What sustainable eating really means!

What sustainable eating really means. How to get started!

Did you know you could have a positive impact on the planet by changing the way you eat? The food you put on your plate goes hand in hand with sustainability because if you develop a healthy eating practice you will improve your health and benefit the planet (Harvard T.H. Chan School of Public Health, 2015). So, what exactly is sustainability? In this context is about the food choices you make for your health, for the community and the environment, building strong relationships, creating diverse ecosystems and getting healthier.  It applies to the best techniques and practices used to produce the food we eat to help conserve our natural resources and to have a small change on the environment, allowing the production of healthy food that does not compromise future generations (Moores, S. 2017).

How to get started

Buy local: Try changing the way you shop, it does not have to be entirely but some days or for certain things. Support your community and the families that produce the food (Moores, S. 2017). Get to know your neighbour! This can be beneficial since you educate yourself on how the food is grown, harvested and learn how to cook it (Harvard T.H. Chan School of Public Health, 2015). Show support through your buying decisions. Fruits and vegetables are not all about the look, a weathered and dull-looking apple will taste just as good as a glossy red one.

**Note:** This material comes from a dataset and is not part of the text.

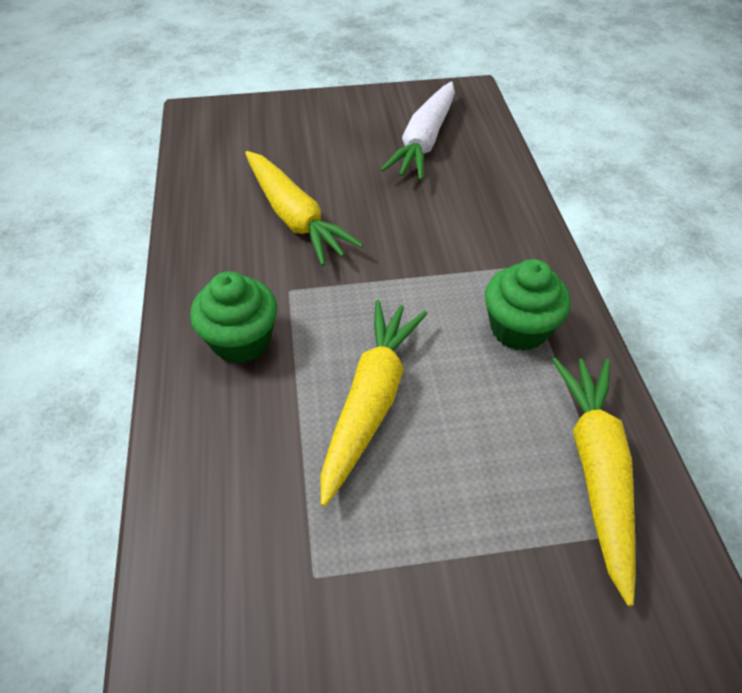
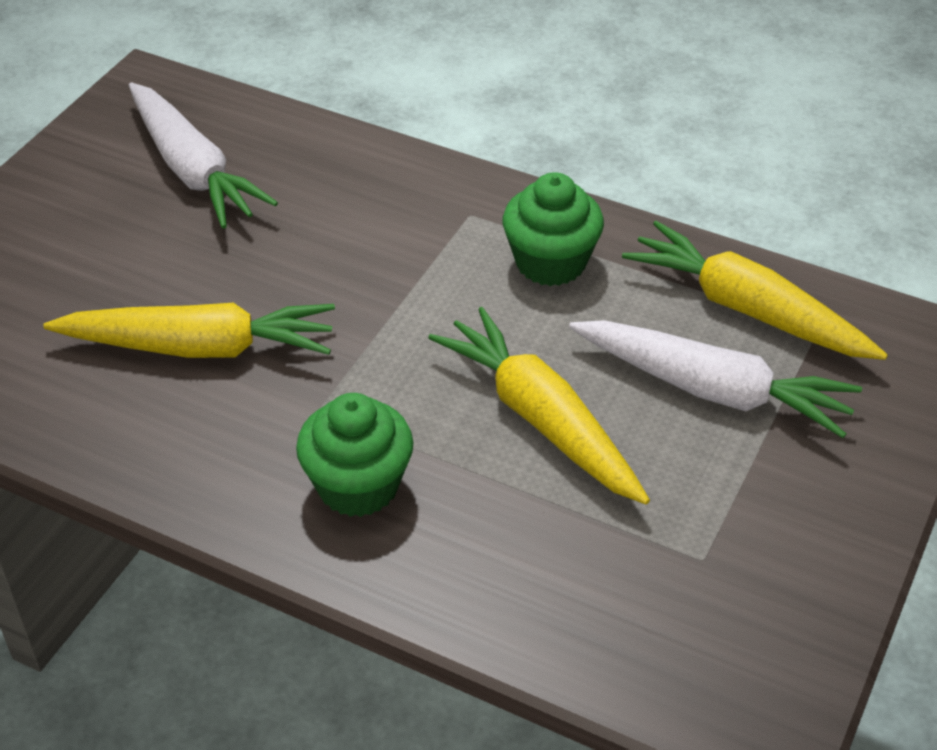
camera: 55 degrees left, 5 degrees down
(489, 491) = (712, 389): none -> white carrot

Grow something: Appreciate what it takes to grow food on your own. Get to understand to make your plants thrive and enjoy them afterwards. From herbs in a pot to a tomato plant, try it and get an insight of the factors involved in the process of growing a plant, how you use it and how you dispose it. Empathize with the producers that grow the food you buy (Moores, S. 2017). 

Season the reason: Eat fruits and veggies that are available in season and where you live. Support sustainability by getting seasonal food because most of the time fruit and veggies come from far and they are not fresh or ripe. (Moores, S. 2017). Check out this link to see which fruits and veggies grow each season! 

Minimize meat: try it once a week and from there decrease gradually. Livestock production (meat, milk, eggs) uses one-third of the world’s fresh water supply, they require more food, water, land and energy than plants. Meat production and transportation is one of the substantial contributors to greenhouse gas emissions.

This has a big impact. Reduce your shopping expenses; try getting your protein from nuts and vegetables that are very healthy, nutritious and less expensive (Harvard T.H. Chan School of Public Health, 2015).

Reusable cup: Drink water or your morning coffee in your reusable mug, cup, refillable bottle, this has one of the biggest impacts and it can generate a big change. (Moores, S. 2017). No straw! According to the Marine Conservation Society, the UK uses an estimated of 8.5 billion straws a year that goes to the ocean (Heartley-Parkinson, R., 2018)!

Grocery shaping: plan your meals for the week; do not overbuy (GRACE Communication Foundation, 2018). Reduce the amount of packaging and waste that gets to your home. Think bulk foods, less processed foods and meals that include more greens. It is healthier and it translates to less energy used to process a meal, less artificial ingredients, less chemicals getting to your body. (Moores, S. 2017). 

Cook more: try getting less processed food as most of it goes to waste (up to 30%) and it does no good to your health; if time is what you lack, cook big amounts of food and freeze the leftovers for your lunch or when needed. Pay more attention towards what you eat and reduce food waste, encourage yourself to look out for more sustainable food options (GRACE Communication Foundation, 2018). Motivate yourself and start a healthy and sustainable way of eating. Every little step adds up. Oh... and stay active!